** TEKST ŹRÓDŁOWY **
= = = =

Końcówka zdania „ na 99% nie zdradzi. ” bardzo trafnie napisana. Nigdy do końca nie wiemy czy człowiek jest godny zaufania. Nawet gdy znamy go ładnych parę lat.
„ A jeżeli jednak zdradzi- trudno, będzie boleć... ” Gdyby nie to, że zaczęłaś zdanie (znowu ) od spójnika byłoby perfekcyjne. Takie? Hmm… Głębokie. Ach… Duży plus.
Opowiadanie jest stosunkowo za krótkie. Wiem, że napisałaś w zgłoszeniu ‘takie ma być’, ale… no dobrze za to, że poinformowałaś pogrożę Ci tylko palcem.
Moja rada: Przydałaby się jakaś retrospekcja. Kilka pytań retorycznych, które skłoniłyby odbiorcę do myślenia oraz głębszych rozważań.
„ 2. Bieg”
Na początek powiem, że tytuł sam w sobie dobry, aczkolwiek nie zaskakujący.
O przecinkach już pisałam, nie będę się powtarzać.
„ […] wszechobecne kamienie.” Czy kamienie mogą być wszechobecne? Moja droga tym stwierdzeniem zrobiłaś z nich małych bogów, ale takich amerykańskich czyt. fajne, bomba. Myślę, że chodziło Ci o to iż było ich niewyobrażalnie dużo.
„ To ją do tego zmuszało. To było silniejsze niż ona i ( W tym miejscu „ i” jest niepotrzebne. Lepsza byłaby po prostu kropeczka. ) Luna nie chciała wiedzieć, co zrobiłoby jej, gdyby ją złapało. Bała się Tego. Bardzo się bała. Dałaby wszystko, żeby się Tego pozbyć. Ale (Nie rób mi tego! Znowu od spójnika?! ) nie było jak.”
Ten fragment przydałoby się poprawić. Choć pisanie o tej istocie „ to” , czyli w trzeciej osobie odgrywa znaczącą rolę w opowiadaniu. Kształtuje nasze wyobrażenie o „ tym” . Dzięki temu ‘włączamy’ naszą wyobraźnię i kreujemy wygląd „ tego”. Zaczynamy ‘wczuwać się’ w główną postać i sami stajemy się bohaterami tej o to historii.
Zapomniałabym ostatnie zdanie. Nie myślisz, że brzmiałoby lepiej „ […] nie było sposobu.” ?
Moja droga, nadużywasz słów „ jednak” , „ już” . No chyba, że lubisz/ kochasz je tak bardzo jak ja kurczaki. W takim razie mogę wybaczyć.
„ To skróciło sobie drogę i jest już coraz bliżej Luny. ”

= = = =

** WYODRĘBNIONY MATERIAŁ **
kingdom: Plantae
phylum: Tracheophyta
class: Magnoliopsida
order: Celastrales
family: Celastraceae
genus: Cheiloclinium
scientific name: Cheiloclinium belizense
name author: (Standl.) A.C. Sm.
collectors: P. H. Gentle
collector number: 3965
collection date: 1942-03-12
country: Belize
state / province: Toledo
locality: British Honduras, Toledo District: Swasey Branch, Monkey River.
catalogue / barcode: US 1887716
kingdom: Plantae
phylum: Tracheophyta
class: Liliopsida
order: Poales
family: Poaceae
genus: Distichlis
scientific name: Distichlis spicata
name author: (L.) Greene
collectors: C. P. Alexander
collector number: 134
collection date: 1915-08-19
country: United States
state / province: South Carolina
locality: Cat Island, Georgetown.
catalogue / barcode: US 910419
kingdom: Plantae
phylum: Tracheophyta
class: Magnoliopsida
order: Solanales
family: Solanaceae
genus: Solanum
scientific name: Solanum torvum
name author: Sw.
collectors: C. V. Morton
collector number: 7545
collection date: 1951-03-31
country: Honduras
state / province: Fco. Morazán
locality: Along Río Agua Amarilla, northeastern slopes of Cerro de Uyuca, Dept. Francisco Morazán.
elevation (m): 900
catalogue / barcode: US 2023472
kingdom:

= = = =

** ZADANIA DO WYKONANIA **
- a) Nadużywanie których słów wytyka recenzja opowiadania?
- b) Podejmij wątek recenzji opowiadania i dopisz jej dalszy ciąg, zaczynając po ostatnim zdaniu.

** ODPOWIEDZI PONIŻEJ **
- a) Recenzja wytyka nadużywanie słów „jednak” i „już”.

- b)
Czy Ty to widzisz? Cały czas piszesz w czasie przeszłym, a teraz w teraźniejszym „ jest” . Nie ładnie z Twojej strony.
„ To nie chodzi ścieżkami, zajmuje raczej każdą inną pozycję. ” O tym zdaniu nic nie powiem. Niby rozumiem jego sens, ale jest ‘bez sensu’ . Dziwne, wiem.
„ Jest już tak blisko.... Zaraz ją złapie.... ” Nie, to nie ja pomyliłam się pisząc cztery kropy. Mossi trzy w zupełności wystarczą. Więcej wygląda jak zadanie z podstawówki. ‘W miejsce kropek wpisz brakujący wyraz.’
„ Luna jeszcze raz zebrała wszystkie resztki sił, jakie jej zostały i znów przyspieszyła. ” Ta nasza Luna „ znów przyspieszyła” kilka linijek temu tak samo. Chyba wiesz o co mi chodzi.
„ Szybko jednak (Nie lepiej byłoby „ Jednak szybko” ) się zmęczyła i już po chwili nie mogła złapać oddechu. Coraz częściej się potykała, ale ani raz jeszcze nie upadła. Jednak (Znowu „ jednak” ! ) To było już tak blisko... ”
Zakończenie bardzo ładne, choć:
„ Ona jednak (Znów! ) nie dała już rady walczyć. Zacisnęła mocno powieki i zastygła w bezruchu, czekając, co się wydarzy. ”
„ 3. Koniec”
„ Dookoła panował mrok, było już bardzo późno, a one włóczyły się same, a właściwie teraz to już same stały, na szkolnym boisku. ”
Czy nie wydaje Ci się, że ten fragment nie jest napisany ‘po polsku’ ? Do tego w jednym zdaniu powtórzyłaś dwa razy spójnik „ a” , przydałoby się to zmienić.
„ Zaczęła spodziewać się najgorszego. "
„ Zaczęła” ? Wydaje mi się, że lepiej było by po prostu ‘Spodziewała się najgorszego.’ albo gdy chciałaś zaakcentować ‘czas’ to mogłaś napisać ‘ W tym momencie po głowie chodziły jej tylko czarne myśli.’ .
„ […] najkrótszymi paznokciami.- Wstawaj! ” , „ […] gwałtownie się odsunęła.- Nie…. Nie żyje- wyksztusiła […] ”
Czy przypadkiem „ wyksztusiła" nie pisze się 'wykrztusiła' ?
Myślniki powinny być poprzedzone ‘spacją’ .
„ […] wyksztusiła tylko i bardzo szybko odwróciła się i odbiegła, trzymając ręce na ustach. ”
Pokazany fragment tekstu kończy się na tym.